I store the basic metadata in a JSON file, then I assemble the header and footer of the page with PHP, which is then rendered out to a complete HTML page using wget, driven by a Python script, and then uploaded with FTP.
The Metadata Format
For example the entry for the page Doctor Who - The Sontaran Experiment Audio Description looks like this:
"dw-sontaran": {
"date": "2023-05-12",
"file": "doctor-who-the-sontaran-experiment-1975-audio-description.html",
"title": "Doctor Who: The Sontaran Experiment (1975) Audio Description Scripts",
"desc": "Unofficial audio-description scripts for the two-part 1975 Doctor Who serial The Sontaran Experiment in CSV, HTML and SRT format.",
"keywords": "tv, script, 1975, audio description, accessibility, science fiction, bbc, doctor who",
"type": "video.tv",
"licence_url": "http://creativecommons.org/licenses/by/4.0/",
"licence_name": "Creative Commons Attribution 4.0 International License",
"print_title": "Doctor Who: The Sontaran Experiment (<time>1975</time>) Audio Description Scripts",
"print_desc": "Unofficial audio-description scripts for the two-part <time>1975</time> Doctor Who serial The Sontaran Experiment in <abbr>CSV</abbr>, <abbr>HTML</abbr> and <abbr>SRT</abbr> format.",
"categories": ["accessibility"],
"published": 1
}
That's pretty much all the metadata needed, other than things that don't change which are hard-coded, such as author name, locale, and encoding.
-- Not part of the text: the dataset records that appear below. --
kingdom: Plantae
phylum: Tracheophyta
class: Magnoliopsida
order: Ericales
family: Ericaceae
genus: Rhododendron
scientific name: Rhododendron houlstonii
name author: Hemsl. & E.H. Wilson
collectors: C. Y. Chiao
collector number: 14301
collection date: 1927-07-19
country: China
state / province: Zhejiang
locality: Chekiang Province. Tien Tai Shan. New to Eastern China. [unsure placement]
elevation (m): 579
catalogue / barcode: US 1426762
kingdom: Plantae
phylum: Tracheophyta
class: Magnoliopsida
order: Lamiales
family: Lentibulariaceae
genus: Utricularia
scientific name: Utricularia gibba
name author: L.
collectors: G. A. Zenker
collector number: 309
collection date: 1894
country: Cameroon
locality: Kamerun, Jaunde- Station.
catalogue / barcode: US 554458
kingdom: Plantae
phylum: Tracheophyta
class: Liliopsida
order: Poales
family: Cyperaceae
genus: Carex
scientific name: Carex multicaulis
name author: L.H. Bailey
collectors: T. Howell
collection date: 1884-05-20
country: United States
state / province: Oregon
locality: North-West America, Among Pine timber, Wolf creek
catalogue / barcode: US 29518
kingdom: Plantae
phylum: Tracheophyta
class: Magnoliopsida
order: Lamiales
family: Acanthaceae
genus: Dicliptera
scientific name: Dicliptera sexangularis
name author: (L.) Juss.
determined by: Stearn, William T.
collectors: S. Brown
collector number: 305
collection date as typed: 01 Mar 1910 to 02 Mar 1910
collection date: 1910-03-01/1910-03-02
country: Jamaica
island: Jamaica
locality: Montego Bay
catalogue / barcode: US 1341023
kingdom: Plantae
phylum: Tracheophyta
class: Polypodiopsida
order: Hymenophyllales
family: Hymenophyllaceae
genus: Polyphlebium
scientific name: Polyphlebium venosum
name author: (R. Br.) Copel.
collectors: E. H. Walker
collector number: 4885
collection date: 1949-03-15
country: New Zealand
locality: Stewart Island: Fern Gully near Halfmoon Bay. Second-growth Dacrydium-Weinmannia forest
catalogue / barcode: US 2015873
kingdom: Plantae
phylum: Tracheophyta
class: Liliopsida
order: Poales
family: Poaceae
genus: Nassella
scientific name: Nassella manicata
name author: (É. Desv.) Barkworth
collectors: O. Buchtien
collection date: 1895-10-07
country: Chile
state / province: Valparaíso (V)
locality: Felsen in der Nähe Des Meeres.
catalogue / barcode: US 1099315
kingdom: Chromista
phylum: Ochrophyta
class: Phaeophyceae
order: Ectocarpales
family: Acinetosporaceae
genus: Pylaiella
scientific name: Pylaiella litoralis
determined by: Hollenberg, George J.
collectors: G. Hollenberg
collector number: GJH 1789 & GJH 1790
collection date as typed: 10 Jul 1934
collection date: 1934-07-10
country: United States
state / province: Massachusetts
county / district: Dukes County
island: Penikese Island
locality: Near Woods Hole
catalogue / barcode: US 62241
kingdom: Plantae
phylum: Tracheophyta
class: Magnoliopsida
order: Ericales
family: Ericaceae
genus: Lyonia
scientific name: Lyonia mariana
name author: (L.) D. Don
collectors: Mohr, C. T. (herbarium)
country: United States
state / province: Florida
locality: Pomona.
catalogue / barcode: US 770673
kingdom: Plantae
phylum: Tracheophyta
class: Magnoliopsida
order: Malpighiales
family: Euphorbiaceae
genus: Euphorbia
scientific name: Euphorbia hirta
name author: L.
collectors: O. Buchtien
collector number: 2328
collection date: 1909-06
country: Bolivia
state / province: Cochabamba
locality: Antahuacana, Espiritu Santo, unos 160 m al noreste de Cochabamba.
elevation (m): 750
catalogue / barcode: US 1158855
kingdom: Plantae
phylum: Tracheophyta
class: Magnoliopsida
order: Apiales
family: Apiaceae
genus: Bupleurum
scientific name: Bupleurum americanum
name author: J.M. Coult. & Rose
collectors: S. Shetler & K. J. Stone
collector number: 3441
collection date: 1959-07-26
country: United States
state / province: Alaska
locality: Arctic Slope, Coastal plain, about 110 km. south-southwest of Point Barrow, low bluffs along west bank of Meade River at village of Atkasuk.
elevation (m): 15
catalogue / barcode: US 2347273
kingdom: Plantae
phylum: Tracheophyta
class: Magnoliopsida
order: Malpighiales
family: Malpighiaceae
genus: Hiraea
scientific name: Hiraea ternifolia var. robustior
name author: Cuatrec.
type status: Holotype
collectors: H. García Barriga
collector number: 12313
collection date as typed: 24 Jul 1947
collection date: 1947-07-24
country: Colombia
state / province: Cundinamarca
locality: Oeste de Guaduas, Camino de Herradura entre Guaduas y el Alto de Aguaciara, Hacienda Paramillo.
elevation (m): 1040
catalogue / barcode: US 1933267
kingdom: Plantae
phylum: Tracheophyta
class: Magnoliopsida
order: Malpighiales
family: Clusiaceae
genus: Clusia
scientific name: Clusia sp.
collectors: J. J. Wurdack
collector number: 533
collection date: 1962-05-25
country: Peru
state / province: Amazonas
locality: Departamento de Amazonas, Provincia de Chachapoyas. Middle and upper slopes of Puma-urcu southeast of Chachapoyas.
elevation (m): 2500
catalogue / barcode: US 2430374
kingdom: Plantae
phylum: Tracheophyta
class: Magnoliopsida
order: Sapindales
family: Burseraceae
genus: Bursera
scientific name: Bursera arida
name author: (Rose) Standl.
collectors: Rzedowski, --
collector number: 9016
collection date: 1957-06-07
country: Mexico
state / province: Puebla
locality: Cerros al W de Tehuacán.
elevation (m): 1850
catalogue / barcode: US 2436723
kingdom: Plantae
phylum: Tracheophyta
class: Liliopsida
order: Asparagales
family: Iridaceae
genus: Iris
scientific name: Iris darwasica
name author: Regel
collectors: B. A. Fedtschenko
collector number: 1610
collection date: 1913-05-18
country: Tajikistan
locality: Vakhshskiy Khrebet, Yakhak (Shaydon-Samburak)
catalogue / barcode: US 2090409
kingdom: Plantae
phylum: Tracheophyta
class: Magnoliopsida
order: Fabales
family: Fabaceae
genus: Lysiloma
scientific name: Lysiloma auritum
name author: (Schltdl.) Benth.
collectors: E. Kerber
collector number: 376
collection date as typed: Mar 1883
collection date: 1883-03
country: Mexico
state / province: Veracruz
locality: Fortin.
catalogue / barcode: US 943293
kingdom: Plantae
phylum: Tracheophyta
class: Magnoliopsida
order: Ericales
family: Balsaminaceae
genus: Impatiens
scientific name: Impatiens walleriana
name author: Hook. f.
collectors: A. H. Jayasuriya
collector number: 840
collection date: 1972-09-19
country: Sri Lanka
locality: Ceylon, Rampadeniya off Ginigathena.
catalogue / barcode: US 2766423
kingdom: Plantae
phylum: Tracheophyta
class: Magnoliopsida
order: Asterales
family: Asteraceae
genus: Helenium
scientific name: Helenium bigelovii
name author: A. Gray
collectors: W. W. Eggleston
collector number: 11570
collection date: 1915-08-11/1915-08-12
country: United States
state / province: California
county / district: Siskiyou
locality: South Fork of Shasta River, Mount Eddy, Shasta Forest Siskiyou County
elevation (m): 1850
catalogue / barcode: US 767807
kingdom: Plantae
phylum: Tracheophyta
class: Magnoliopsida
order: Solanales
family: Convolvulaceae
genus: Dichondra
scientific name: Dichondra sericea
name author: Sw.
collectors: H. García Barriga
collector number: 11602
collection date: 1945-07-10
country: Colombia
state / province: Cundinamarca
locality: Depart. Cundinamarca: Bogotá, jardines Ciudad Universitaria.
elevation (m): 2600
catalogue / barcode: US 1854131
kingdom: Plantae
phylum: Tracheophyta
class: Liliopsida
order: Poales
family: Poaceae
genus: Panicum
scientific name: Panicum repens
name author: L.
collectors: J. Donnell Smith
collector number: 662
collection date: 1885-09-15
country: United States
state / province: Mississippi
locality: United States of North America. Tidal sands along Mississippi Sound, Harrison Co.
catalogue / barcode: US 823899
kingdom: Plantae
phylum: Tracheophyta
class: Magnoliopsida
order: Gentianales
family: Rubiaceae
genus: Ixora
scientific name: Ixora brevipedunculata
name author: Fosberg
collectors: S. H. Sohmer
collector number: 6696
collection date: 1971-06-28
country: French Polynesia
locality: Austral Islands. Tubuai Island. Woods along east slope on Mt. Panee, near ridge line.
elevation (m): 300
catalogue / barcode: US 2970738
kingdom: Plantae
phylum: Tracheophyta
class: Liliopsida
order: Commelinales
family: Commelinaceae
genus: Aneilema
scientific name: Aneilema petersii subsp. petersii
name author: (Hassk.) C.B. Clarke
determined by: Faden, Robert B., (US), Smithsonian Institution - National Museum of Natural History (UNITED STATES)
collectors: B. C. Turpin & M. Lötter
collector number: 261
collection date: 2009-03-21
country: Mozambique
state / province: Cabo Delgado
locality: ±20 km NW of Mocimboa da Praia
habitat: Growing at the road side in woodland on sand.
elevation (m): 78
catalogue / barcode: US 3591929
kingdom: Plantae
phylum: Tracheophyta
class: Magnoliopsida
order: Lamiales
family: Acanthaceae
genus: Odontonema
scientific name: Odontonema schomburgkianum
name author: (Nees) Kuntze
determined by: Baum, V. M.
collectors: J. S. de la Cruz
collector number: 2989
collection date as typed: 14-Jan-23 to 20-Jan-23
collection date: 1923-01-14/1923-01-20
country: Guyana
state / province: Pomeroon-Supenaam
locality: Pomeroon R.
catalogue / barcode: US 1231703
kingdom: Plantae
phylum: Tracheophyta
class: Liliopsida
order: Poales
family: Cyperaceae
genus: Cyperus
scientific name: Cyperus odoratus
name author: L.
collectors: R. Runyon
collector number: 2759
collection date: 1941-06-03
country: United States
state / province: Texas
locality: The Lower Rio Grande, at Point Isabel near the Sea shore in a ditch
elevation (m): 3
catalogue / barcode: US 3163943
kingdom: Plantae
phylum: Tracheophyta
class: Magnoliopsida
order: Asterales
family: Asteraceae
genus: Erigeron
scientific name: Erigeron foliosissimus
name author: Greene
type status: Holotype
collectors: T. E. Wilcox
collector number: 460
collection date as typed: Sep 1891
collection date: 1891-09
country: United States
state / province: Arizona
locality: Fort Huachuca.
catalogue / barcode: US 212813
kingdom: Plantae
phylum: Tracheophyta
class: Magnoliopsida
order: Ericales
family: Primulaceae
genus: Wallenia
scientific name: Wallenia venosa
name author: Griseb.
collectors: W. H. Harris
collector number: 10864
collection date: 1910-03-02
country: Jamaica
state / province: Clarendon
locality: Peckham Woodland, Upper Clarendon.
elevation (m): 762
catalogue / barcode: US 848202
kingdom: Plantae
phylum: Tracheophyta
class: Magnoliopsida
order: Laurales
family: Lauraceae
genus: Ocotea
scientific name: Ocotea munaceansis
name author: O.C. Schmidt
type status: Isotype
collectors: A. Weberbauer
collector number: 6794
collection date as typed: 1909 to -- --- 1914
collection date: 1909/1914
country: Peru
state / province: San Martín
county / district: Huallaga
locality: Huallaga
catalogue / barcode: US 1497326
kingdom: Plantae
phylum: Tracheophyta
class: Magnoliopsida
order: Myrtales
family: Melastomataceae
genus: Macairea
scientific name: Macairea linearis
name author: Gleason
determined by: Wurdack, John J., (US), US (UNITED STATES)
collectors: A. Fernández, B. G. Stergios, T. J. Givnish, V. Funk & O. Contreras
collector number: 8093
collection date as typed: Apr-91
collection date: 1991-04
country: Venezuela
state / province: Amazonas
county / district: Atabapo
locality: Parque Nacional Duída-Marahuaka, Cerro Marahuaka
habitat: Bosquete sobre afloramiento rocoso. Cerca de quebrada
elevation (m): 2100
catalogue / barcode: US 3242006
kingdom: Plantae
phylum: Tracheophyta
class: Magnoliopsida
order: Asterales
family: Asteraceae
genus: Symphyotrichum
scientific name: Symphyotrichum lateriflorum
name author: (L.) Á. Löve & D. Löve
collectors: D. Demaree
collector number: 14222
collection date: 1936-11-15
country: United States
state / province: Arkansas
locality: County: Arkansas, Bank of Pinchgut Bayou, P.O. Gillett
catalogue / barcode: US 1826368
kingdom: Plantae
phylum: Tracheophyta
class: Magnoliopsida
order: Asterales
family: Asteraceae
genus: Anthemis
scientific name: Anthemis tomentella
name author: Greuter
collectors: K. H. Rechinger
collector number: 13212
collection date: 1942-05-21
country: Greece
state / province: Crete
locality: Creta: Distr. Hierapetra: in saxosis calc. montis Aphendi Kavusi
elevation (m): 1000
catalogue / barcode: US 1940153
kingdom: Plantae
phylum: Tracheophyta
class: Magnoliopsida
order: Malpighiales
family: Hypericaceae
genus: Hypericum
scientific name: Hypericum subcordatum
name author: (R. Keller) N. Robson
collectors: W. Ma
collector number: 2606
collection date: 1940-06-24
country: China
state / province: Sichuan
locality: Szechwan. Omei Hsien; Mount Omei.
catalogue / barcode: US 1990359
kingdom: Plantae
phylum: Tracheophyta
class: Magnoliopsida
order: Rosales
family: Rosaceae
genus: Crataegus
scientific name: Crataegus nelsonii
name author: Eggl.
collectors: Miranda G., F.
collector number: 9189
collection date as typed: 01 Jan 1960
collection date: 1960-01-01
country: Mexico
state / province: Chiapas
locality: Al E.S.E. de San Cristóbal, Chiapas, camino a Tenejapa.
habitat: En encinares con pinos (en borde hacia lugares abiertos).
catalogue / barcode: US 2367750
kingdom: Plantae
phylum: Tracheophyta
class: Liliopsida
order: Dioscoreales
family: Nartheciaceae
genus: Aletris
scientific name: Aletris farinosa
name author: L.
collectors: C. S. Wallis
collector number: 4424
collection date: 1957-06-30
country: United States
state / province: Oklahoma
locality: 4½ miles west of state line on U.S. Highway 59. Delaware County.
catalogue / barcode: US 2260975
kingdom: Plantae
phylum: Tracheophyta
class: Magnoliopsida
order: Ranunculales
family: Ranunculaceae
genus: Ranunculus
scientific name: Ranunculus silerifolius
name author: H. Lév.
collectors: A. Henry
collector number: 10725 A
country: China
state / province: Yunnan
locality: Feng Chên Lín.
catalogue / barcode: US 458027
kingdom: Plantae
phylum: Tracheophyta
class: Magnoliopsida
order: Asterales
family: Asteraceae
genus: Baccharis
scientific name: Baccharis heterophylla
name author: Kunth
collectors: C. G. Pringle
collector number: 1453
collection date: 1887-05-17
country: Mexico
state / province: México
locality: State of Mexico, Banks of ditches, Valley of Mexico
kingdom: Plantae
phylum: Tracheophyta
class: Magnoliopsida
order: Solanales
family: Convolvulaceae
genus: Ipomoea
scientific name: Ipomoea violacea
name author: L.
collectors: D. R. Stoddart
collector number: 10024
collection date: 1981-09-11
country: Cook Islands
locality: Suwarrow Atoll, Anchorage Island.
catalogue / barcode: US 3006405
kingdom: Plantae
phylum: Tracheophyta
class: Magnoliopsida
Switching from JSON to TOML
As of March I no longer use JSON for my metadata file. I recognised, after a while, that there was a lot of friction to update it. Why? Because my needs are simple, and it's a very pernickety format. Every one of those quote marks is like a staple; every colon and comma a panelling nail; the tabs and curly braces all added up to a lot of things that felt like work.
I did a little research, rewrote my php scripts, and switched to TOML, which encoded the exact same data, but with a drastic reduction in the number of times I had to press [shift] and the ['] key. It looks like this:
[dw-sontaran]
date = 2023-05-12
file = "doctor-who-the-sontaran-experiment-1975-audio-description.html"
title = "Doctor Who: The Sontaran Experiment (1975) Audio Description Scripts"
desc = "Unofficial audio-description scripts for the two-part 1975 Doctor Who serial The Sontaran Experiment in CSV, HTML and SRT format."
type = "video.tv"
keywords = "tv, script, 1975, audio description, accessibility, science fiction, bbc, doctor who"
licence_url = "http://creativecommons.org/licenses/by/4.0/"
licence_name = "Creative Commons Attribution 4.0 International License"
print_title = "Doctor Who: The Sontaran Experiment (<time>1975</time>) Audio Description Scripts"
print_desc = "Unofficial audio-description scripts for the two-part <time>1975<time> Doctor Who serial <cite>The Sontaran Experiment<cite> in <abbr>CSV<abbr>, <abbr>HTML<abbr> and <abbr>SRT<abbr> format."
categories = ["accessibility"]
published = 1
So much easier. There's obviously a time and place to use JSON (just as there's a time and place to use XML) but this wasn't it. TOML also has types. That date field, is an actual date, not a string.
Assembling the Page
For the actual document, at the top of the file is this fragment, which extracts the data associated with the cited key from the JSON file and assembles the doctype
, head
and the first section of the body
, mostly the h1
tag and subheading.
<?php
include_once("functions.php");
$fields = get_metadata("dw-sontaran");
print_header($fields);
?>
And at the bottom to assemble and include the footer:
<?php
footer($fields);
?>
Everything in between is just plain HTML. The visible page title, the h1
tag and subheading are also automatically generated.
So when I get round to adding JSON-LD metadata, I won't have to redo every single page's metadata.
And lastly, another little piece of php generates the RSS feed XML file from the JSON data, based on the value of the published
key.
That's my “content management system”, that's my “static site generator”. It's very small, simple and maintainable; no larger and no more complex than it needs to be.